Фрагмент документа:
Самоубийство по определению (не говоря уже о казни, а именно к ней, согласно легенде, «суд чести» приговорил композитора) вопрос юридический. Исходя из принципа презумпции невиновности, бремя доказательства «преступления» лежит на обвинении, а не на защите, в нашем случае — на тех, кто обвиняет бывших одноклассников Чайковского в совершении целой серии преступлений — в заговоре, шантаже и побуждении к самоубийству. Любой суд присяжных, действующий в наши дни, разбирая это странное «дело чести мундира», бесспорно объявил бы слухи и спекуляции совершенно недостаточными не только для вынесения приговора, но даже и для предъявления обвинения. Что же касается смерти композитора, то судебное следствие после тщательного рассмотрения всех «за» и «против» неизбежно пришло бы к выводу: «смерть от естественных причин».
У сторонников теории самоубийства остается лишь версия (которую, среди прочих, поддерживал, например, знаменитый американский балетмейстер Джордж Баланчин), что композитор сознательно заразил себя холерой, играя в русскую рулетку. Теоретически это возможно. Но чтобы серьезно отнестись к этой идее, необходимо сначала доказать, что накануне смерти Чайковский пережил тяжелый кризис, любовный или ка-кой-то другой, приведший его в состояние столь великого отчаяния, что оно оказалось сильнее присущих ему жажды жизни и инстинкта самосохранения. В наших источниках, однако, пока не обнаружено ни малейшего намека на что-либо подобное. Напротив, как мы видели, есть все основания считать, что к моменту смерти композитор не только достиг вершины признания и творческих возможностей, но и в немалой степени испытывал чувство эмоционального благополучия.

Элементы набора данных
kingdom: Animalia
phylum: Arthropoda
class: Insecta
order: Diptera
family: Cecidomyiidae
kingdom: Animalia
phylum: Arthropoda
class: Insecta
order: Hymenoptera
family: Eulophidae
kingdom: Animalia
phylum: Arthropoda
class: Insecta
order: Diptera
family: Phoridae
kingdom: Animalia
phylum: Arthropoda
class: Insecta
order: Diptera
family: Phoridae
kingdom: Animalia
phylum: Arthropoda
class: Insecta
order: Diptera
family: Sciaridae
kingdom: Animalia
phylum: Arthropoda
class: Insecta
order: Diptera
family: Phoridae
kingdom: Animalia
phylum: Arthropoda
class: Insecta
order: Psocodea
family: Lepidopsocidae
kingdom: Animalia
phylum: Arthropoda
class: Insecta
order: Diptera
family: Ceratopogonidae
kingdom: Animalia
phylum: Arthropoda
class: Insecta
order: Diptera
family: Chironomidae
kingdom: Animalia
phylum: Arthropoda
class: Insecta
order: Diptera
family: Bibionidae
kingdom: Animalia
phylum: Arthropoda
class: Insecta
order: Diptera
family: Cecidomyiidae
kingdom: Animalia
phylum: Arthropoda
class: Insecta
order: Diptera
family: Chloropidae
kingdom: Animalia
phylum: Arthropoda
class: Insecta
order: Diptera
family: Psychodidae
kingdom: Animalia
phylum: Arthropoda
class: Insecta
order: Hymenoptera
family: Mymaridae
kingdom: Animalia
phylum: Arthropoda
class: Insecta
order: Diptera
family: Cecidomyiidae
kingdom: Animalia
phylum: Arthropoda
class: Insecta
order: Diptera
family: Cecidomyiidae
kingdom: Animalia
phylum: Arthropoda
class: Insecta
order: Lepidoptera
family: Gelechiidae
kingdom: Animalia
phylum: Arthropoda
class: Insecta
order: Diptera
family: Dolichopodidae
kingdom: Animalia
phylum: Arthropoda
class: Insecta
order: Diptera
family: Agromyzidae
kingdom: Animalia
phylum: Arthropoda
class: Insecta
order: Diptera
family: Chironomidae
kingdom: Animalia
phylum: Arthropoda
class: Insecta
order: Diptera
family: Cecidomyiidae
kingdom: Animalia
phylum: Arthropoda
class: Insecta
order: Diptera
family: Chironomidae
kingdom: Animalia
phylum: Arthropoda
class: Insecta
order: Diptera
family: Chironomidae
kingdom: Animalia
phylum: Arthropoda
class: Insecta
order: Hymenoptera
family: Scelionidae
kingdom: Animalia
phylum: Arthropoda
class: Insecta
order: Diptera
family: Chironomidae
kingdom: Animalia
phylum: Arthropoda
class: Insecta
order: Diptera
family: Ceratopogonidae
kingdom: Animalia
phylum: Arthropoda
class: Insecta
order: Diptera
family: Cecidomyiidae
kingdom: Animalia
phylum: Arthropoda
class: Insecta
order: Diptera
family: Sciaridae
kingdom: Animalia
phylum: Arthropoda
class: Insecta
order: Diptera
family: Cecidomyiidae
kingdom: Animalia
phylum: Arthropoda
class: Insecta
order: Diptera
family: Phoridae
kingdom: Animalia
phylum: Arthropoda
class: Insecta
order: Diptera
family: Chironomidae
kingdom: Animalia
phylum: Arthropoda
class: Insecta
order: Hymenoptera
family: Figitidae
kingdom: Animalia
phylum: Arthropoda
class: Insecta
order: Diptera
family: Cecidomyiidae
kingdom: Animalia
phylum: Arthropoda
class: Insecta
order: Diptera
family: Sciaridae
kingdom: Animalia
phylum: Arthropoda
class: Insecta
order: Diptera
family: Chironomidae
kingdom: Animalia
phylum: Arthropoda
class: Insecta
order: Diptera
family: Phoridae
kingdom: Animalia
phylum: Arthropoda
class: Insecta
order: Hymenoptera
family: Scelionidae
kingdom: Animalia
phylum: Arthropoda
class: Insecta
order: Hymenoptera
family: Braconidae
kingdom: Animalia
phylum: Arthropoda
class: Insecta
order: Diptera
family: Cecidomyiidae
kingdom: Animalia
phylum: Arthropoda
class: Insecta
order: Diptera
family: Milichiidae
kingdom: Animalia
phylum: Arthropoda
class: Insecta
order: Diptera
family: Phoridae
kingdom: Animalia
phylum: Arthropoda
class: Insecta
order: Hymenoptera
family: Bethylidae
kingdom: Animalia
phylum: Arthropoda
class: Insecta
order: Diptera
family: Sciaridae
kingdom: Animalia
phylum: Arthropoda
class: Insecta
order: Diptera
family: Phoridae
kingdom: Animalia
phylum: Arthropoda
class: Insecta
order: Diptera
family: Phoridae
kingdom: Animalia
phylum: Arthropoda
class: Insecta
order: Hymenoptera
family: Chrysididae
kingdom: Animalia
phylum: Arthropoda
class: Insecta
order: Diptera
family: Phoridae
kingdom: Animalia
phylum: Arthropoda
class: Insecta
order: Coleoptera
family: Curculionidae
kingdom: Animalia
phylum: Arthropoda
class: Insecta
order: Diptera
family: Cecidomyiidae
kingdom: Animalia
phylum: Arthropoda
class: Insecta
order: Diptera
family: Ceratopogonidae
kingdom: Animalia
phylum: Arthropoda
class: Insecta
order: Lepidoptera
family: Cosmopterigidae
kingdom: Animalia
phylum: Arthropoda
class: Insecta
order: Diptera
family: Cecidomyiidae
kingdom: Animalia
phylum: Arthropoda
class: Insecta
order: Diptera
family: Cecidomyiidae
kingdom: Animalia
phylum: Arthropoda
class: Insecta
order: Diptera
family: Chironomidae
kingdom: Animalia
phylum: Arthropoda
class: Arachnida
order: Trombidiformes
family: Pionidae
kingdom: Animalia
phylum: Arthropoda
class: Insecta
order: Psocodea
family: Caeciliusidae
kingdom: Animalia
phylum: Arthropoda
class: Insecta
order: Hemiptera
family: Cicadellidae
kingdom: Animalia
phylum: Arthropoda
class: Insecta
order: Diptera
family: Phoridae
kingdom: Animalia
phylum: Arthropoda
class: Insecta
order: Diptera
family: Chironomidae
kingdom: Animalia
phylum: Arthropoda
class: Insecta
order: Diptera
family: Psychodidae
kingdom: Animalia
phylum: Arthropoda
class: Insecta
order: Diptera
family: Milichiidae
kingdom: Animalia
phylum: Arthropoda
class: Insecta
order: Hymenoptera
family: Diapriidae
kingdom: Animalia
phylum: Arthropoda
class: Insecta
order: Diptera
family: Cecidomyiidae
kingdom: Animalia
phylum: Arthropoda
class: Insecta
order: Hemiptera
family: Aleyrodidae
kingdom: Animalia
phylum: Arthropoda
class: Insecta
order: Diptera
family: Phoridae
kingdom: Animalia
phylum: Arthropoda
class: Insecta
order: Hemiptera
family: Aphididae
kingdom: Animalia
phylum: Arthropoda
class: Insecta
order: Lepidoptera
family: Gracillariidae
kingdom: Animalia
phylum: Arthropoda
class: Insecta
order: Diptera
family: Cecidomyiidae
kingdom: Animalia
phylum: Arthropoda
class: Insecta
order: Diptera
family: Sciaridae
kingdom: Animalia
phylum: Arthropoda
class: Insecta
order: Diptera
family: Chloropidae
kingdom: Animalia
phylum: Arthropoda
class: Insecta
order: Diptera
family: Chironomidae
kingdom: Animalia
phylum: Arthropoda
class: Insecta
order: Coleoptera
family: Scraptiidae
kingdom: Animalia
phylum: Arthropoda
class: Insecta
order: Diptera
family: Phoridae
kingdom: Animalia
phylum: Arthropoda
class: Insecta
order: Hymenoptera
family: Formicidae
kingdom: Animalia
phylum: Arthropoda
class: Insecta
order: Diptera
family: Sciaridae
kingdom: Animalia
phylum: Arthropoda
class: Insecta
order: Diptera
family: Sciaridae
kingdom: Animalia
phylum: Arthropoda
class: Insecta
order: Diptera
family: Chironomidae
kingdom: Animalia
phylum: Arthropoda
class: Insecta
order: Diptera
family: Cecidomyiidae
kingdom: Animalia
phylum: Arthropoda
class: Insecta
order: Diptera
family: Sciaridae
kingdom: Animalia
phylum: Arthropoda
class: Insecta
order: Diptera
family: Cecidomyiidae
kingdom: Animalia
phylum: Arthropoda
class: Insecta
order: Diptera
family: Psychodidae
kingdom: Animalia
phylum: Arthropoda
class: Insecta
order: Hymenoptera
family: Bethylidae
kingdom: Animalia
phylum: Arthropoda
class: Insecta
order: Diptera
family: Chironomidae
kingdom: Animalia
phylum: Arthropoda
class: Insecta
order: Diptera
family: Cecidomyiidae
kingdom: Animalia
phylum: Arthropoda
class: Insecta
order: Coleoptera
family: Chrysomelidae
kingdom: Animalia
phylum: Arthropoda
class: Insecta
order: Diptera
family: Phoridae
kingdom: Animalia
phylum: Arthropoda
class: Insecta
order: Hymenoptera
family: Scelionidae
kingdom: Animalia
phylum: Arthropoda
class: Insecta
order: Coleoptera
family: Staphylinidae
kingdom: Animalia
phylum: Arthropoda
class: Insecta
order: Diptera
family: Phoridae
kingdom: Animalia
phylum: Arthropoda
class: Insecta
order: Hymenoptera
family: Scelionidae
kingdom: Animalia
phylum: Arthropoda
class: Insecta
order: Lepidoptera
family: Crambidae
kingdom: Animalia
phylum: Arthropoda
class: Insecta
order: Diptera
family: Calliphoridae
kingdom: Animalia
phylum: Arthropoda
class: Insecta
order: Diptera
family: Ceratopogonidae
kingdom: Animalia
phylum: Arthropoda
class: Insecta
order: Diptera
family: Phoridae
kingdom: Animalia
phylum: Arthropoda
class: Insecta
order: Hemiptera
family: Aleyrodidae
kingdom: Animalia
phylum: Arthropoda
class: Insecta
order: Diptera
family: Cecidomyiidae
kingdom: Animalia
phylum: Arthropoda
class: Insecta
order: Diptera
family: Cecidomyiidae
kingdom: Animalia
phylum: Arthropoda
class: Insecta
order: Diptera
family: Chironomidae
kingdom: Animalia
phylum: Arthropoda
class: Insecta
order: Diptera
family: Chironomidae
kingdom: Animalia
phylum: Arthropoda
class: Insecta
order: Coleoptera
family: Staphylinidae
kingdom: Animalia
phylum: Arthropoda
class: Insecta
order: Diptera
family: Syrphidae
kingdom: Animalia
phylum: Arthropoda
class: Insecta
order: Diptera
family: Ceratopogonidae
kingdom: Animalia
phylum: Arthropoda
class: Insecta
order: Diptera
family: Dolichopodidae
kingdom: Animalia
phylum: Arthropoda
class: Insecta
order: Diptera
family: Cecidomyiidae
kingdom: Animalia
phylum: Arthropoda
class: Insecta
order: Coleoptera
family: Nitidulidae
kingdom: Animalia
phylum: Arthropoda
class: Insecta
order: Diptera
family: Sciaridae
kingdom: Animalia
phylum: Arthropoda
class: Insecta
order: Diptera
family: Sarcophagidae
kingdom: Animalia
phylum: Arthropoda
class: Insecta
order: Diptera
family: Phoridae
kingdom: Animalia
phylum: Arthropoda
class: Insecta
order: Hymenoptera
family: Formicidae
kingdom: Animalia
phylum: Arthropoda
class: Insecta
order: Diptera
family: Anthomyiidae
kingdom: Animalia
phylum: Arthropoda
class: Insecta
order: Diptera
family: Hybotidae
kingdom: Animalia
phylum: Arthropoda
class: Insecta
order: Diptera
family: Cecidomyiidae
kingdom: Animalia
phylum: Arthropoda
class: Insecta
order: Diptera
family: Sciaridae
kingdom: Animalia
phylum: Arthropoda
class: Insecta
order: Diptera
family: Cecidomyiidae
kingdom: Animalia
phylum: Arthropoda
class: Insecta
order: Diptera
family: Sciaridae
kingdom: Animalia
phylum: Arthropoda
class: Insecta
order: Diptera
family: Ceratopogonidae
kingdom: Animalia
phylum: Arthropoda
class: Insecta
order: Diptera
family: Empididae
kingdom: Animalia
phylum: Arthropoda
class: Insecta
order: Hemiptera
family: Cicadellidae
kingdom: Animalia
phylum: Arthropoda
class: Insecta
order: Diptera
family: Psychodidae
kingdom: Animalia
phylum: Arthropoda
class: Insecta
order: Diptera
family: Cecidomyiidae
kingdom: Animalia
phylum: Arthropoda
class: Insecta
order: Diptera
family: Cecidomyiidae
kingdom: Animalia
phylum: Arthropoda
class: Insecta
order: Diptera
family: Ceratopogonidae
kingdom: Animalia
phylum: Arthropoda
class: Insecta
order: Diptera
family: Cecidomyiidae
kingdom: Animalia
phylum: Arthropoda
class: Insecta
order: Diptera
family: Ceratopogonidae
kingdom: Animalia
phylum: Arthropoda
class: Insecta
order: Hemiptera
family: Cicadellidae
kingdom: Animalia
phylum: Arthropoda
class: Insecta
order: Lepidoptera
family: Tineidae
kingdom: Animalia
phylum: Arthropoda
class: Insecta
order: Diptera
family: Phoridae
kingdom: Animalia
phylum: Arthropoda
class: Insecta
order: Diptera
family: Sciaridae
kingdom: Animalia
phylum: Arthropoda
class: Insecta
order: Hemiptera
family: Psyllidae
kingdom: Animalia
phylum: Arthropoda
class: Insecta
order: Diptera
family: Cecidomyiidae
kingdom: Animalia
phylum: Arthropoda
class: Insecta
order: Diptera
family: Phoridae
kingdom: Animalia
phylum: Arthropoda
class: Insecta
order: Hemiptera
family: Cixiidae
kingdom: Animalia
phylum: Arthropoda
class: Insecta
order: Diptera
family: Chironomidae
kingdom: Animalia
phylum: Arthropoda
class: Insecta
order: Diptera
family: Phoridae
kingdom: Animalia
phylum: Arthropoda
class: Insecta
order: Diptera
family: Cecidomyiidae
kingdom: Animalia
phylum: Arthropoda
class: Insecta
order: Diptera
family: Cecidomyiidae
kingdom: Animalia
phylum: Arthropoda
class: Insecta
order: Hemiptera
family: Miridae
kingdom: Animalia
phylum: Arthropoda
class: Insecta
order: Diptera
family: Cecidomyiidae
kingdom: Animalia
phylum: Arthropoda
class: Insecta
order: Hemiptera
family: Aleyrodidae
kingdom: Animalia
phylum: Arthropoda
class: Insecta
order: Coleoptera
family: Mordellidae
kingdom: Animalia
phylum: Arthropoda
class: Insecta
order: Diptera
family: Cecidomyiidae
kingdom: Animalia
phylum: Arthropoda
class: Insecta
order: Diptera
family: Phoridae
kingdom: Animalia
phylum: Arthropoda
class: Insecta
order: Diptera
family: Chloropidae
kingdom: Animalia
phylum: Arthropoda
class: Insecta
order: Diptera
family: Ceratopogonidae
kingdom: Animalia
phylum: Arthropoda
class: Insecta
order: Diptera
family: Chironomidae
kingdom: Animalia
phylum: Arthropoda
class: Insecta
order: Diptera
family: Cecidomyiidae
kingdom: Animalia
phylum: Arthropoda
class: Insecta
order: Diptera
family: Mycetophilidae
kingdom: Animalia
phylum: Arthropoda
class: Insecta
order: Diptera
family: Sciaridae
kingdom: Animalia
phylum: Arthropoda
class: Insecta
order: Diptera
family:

Задание:
Пожалуйста, продолжите текст о смерти Чайковского, начав сразу после его последнего предложения.

Ваш ответ:
В силу любви к искусству у человечества иногда возникает соблазн создавать из художественного произведения жизненный факт. Как правило, это чаще всего результат нашего воображения. Искусство не может быть объяснено через факт, и факт далеко не всегда порождает произведение искусства. Жизнь во имя искусства есть отчасти сознательное принесение себя в жертву, притом что импульс к совмещению того и другого более привычен и, быть может, по последнему счету, более благороден.
Чайковский 23 ноября /5 декабря 1877 года поделился с Надеждой фон Мекк очень сокровенными мыслями о себе самом и о своих взглядах на смысл творчества: «Итак, Вы видите, мой милый друг, что я весь состою из противоречий и что, доживши до очень зрелого возраста, я ни на чем не остановился, не успокоил своего тревожного духа ни на религии, ни на философии. Право, было бы от чего с ума сойти, если б не музыка. Вот, в самом деле, лучший дар неба для блуждающего в потемках человечества. Она одна только просветляет, примиряет и успокаивает. Но это не соломинка, за которую только едва хватаешься, этр верный друг, покровитель и утешитель, и ради его одного стоит жить на свете. Ведь на небе, может быть, не будет музыки. Давайте же жить на земле, пока живется!»